BOOKS: Animal Welfare

From ANIMAL PEOPLE, April 2001:
Animal Welfare by Colin Spedding
Earthscan (120 Pentonville Road, London N1 9JN, U.K.), 2000.
187 pages, paperback; £12.95.

Apparently authored as a text for courses in veterinary and agricultural ethics, Animal Welfare by Colin Spedding competes for market share with Veterinary Ethics, edited by Gilles Legood, published by Continuum and reviewed in
the November 2000 edition of ANIMAL PEOPLE. The books extensively overlap.

Spedding, says the back cover of Animal Welfare , “has worked in animal welfare for over 30 years, including 10 years as chair of the Farm Animal Welfare Council. He is emeritus professor at the University of Reading, and deputy chair of the People’s Dispensary for Sick Animals.”

This gives him a credible overview, but perhaps not in the same depth in all areas as the anthology contributors assembled by Legood.

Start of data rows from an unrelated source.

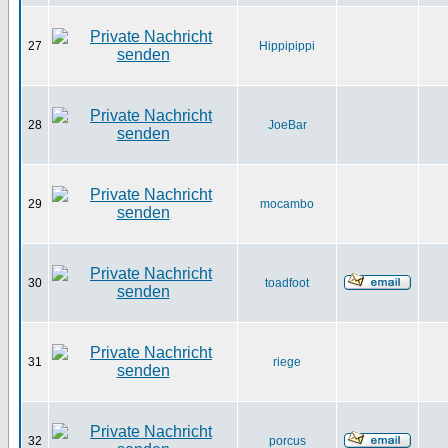
27
Hippipippi
28
JoeBar
29
mocambo
30
toadfoot
31
riege
32
porcus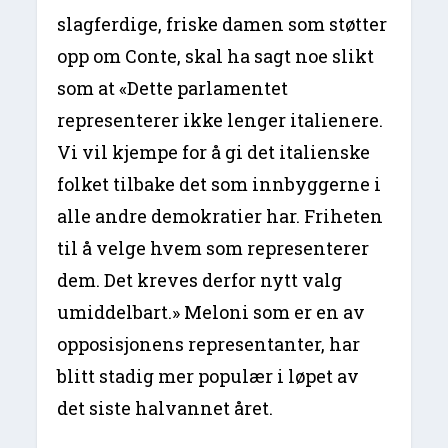
slagferdige, friske damen som støtter
opp om Conte, skal ha sagt noe slikt
som at «Dette parlamentet
representerer ikke lenger italienere.
Vi vil kjempe for å gi det italienske
folket tilbake det som innbyggerne i
alle andre demokratier har. Friheten
til å velge hvem som representerer
dem. Det kreves derfor nytt valg
umiddelbart.» Meloni som er en av
opposisjonens representanter, har
blitt stadig mer populær i løpet av
det siste halvannet året.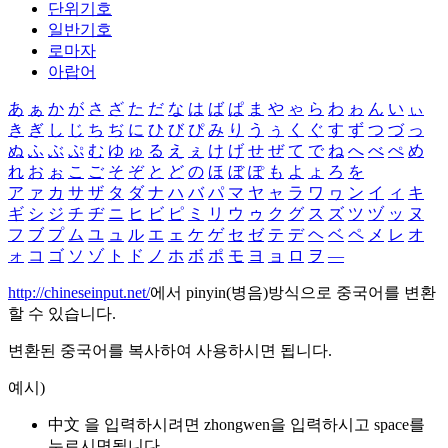
단위기호
일반기호
로마자
아랍어
あ
ぁ
か
が
さ
ざ
た
だ
な
は
ば
ぱ
ま
や
ゃ
ら
わ
ゎ
ん
い
ぃ
き
ぎ
し
じ
ち
ぢ
に
ひ
び
ぴ
み
り
う
ぅ
く
ぐ
す
ず
つ
づ
っ
ぬ
ふ
ぶ
ぷ
む
ゆ
ゅ
る
え
ぇ
け
げ
せ
ぜ
て
で
ね
へ
べ
ぺ
め
れ
お
ぉ
こ
ご
そ
ぞ
と
ど
の
ほ
ぼ
ぽ
も
よ
ょ
ろ
を
ア
ァ
カ
サ
ザ
タ
ダ
ナ
ハ
バ
パ
マ
ヤ
ャ
ラ
ワ
ヮ
ン
イ
ィ
キ
ギ
シ
ジ
チ
ヂ
ニ
ヒ
ビ
ピ
ミ
リ
ウ
ゥ
ク
グ
ス
ズ
ツ
ヅ
ッ
ヌ
フ
ブ
プ
ム
ユ
ュ
ル
エ
ェ
ケ
ゲ
セ
ゼ
テ
デ
ヘ
ベ
ペ
メ
レ
オ
ォ
コ
ゴ
ソ
ゾ
ト
ド
ノ
ホ
ボ
ポ
モ
ヨ
ョ
ロ
ヲ
―
http://chineseinput.net/
에서 pinyin(병음)방식으로 중국어를 변환
할 수 있습니다.
변환된 중국어를 복사하여 사용하시면 됩니다.
예시)
中文 을 입력하시려면
zhongwen
을 입력하시고 space를
누르시면됩니다.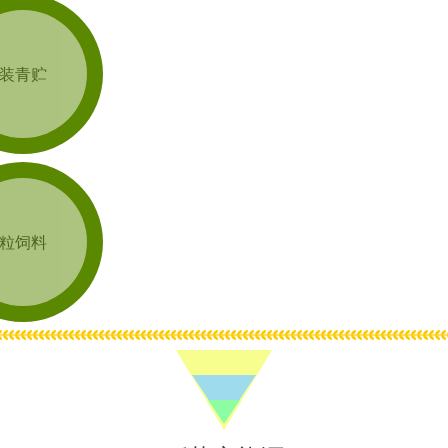
装青贮
粒饲料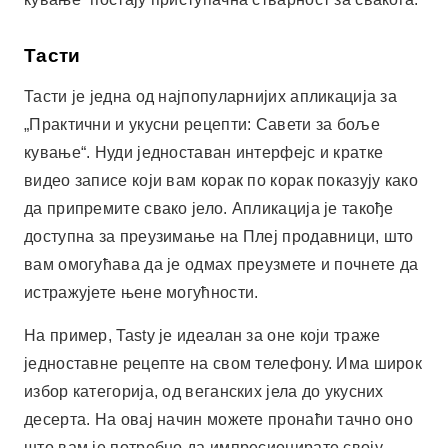
вам омогућава да је одмах преузмете и почнете да
истражујете њене могућности.
На пример, Tasty је идеалан за оне који траже
једноставне рецепте на свом телефону. Има широк
избор категорија, од веганских јела до укусних
десерта. На овај начин можете пронаћи тачно оно
што вам је потребно да импресионирате своју
породицу и пријатеље. Бесплатно преузимање ове
апликације вам даје приступ свету кулинарских
могућности.
Оглашавање - СпотАдс
Иуммли
Yummly је још једна невероватна апликација за
оне који желе да кувају уз помоћ технологије.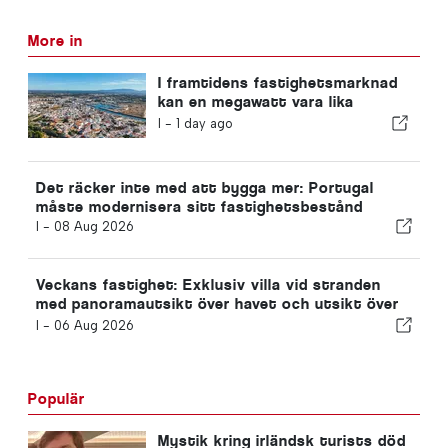
More in
I framtidens fastighetsmarknad
kan en megawatt vara lika
mycket värd som en
I -
1 day ago
kvadratmeter
Det räcker inte med att bygga mer: Portugal
måste modernisera sitt fastighetsbestånd
I -
08 Aug 2026
Veckans fastighet: Exklusiv villa vid stranden
med panoramautsikt över havet och utsikt över
Arrábida-bergen
I -
06 Aug 2026
Populär
Mystik kring irländsk turists död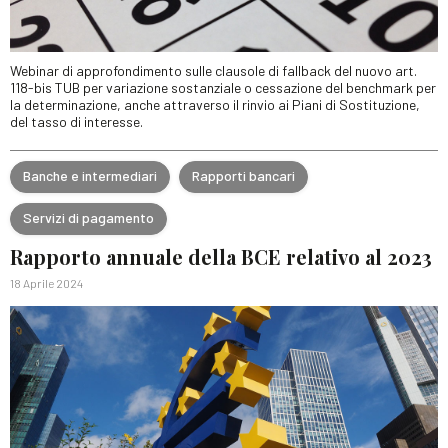
Webinar di approfondimento sulle clausole di fallback del nuovo art.
118-bis TUB per variazione sostanziale o cessazione del benchmark per
la determinazione, anche attraverso il rinvio ai Piani di Sostituzione,
del tasso di interesse.
Banche e intermediari
Rapporti bancari
Servizi di pagamento
Rapporto annuale della BCE relativo al 2023
18 Aprile 2024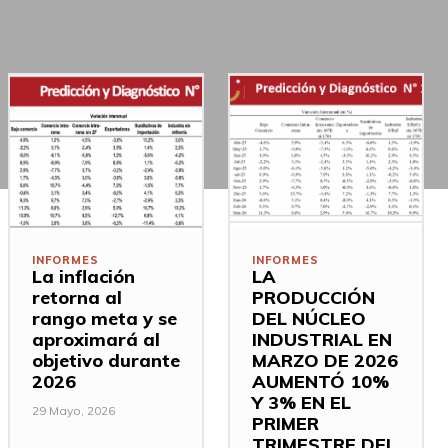
INFORMES
INFORMES
La inflación
LA
retorna al
PRODUCCIÓN
rango meta y se
DEL NÚCLEO
aproximará al
INDUSTRIAL EN
objetivo durante
MARZO DE 2026
2026
AUMENTÓ 10%
Y 3% EN EL
29 Mayo, 2026
PRIMER
TRIMESTRE DEL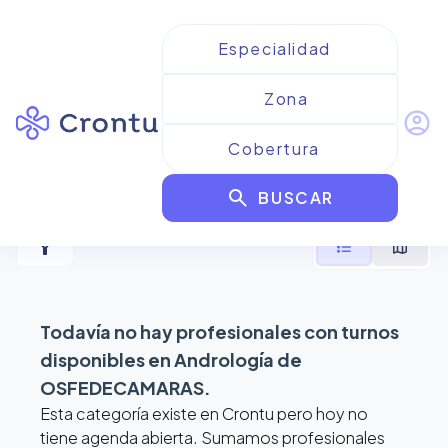
account_circle
Resultados para
Andrología
search
de OSFEDECAMARAS
BUSCAR
filter_alt
format_list_bulleted
map
Todavía no hay profesionales con turnos
disponibles en
Andrología de
OSFEDECAMARAS
.
Esta categoría existe en Crontu pero hoy no
tiene agenda abierta. Sumamos profesionales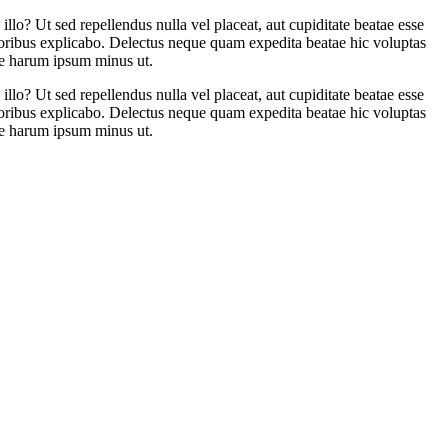
lo? Ut sed repellendus nulla vel placeat, aut cupiditate beatae esse
emporibus explicabo. Delectus neque quam expedita beatae hic voluptas
ae harum ipsum minus ut.
lo? Ut sed repellendus nulla vel placeat, aut cupiditate beatae esse
emporibus explicabo. Delectus neque quam expedita beatae hic voluptas
ae harum ipsum minus ut.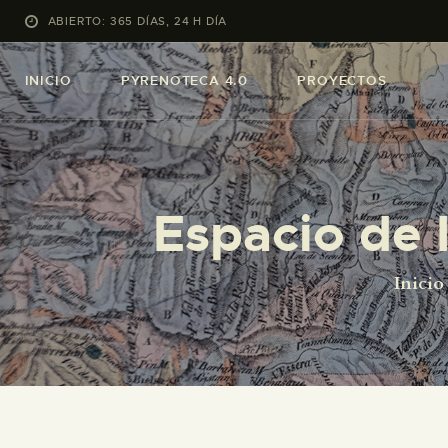
ABIERTO: 365 DÍAS, 24 H DÍA
INICIO
PYRENOTECA 4.0
PROYECTOS
Espacio de 
Inicio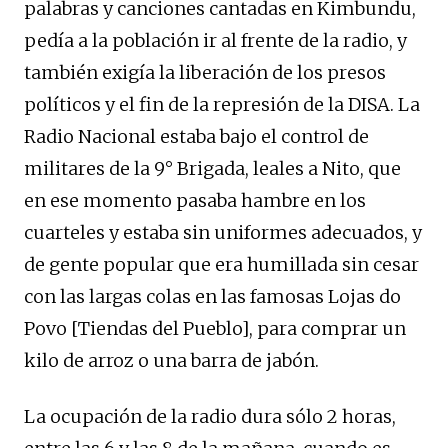
palabras y canciones cantadas en Kimbundu,
pedía a la población ir al frente de la radio, y
también exigía la liberación de los presos
políticos y el fin de la represión de la DISA. La
Radio Nacional estaba bajo el control de
militares de la 9° Brigada, leales a Nito, que
en ese momento pasaba hambre en los
cuarteles y estaba sin uniformes adecuados, y
de gente popular que era humillada sin cesar
con las largas colas en las famosas Lojas do
Povo [Tiendas del Pueblo], para comprar un
kilo de arroz o una barra de jabón.
La ocupación de la radio dura sólo 2 horas,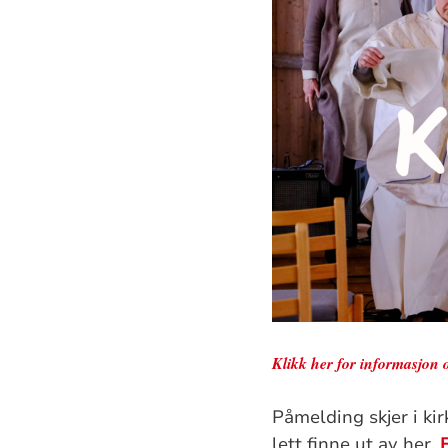
Klikk her for informasjon
Påmelding skjer i ki
lett finne ut av her.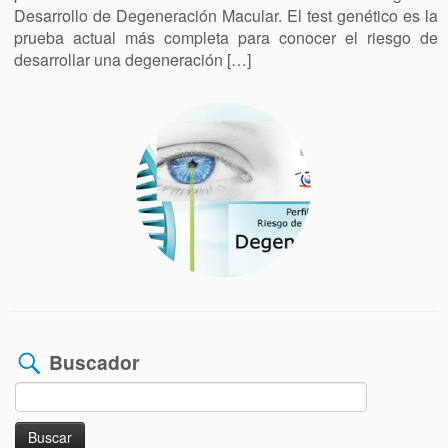
Desarrollo de Degeneración Macular. El test genético es la
prueba actual más completa para conocer el riesgo de
desarrollar una degeneración […]
Buscador
Buscar:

And Spedding often mangles facts, to the detriment of his discussion. For example, Spedding describes the prolonged confinement of pregnant mares for the collection of their urine, the base material for
the estrogen supplement Premarin. But he identifies the substance collected, called PMU for short, with “pregnant mare’s serum,” which would be a blood product. Then Spedding asserts that this product is known by the abbreviation “PMS,” actually the abbreviation for one of the conditions that PMU is used to treat.

Earlier, Spedding says “some experts,” whom he does not identiy, claim that Americans abandon 50 million cats per year. This would require Americans to abandon, each year, as many cats as entered animal shelters back when
shelter entries peaked, plus the highest credible estimate ever produced of the total feral cat population, making an implicit assumption that no feral cat ever lives long enough to reproduce.

Estimating cat abandonment at such a high level would also require assuming that five out of six owned cats will be abandoned within one year. Spedding also seems skeptical of vegetarians, and favorable toward hunting. Yet Spedding repeats many times that whatever advantage humans get from causing an animal to suffer is irrelevant in considering the welfare of the animal. It is possible that many institutions which would reject Veterinary Ethics as “radical” (although it isn’t) may be willing to teach Animal Welfare, and that in such places it will do significant good.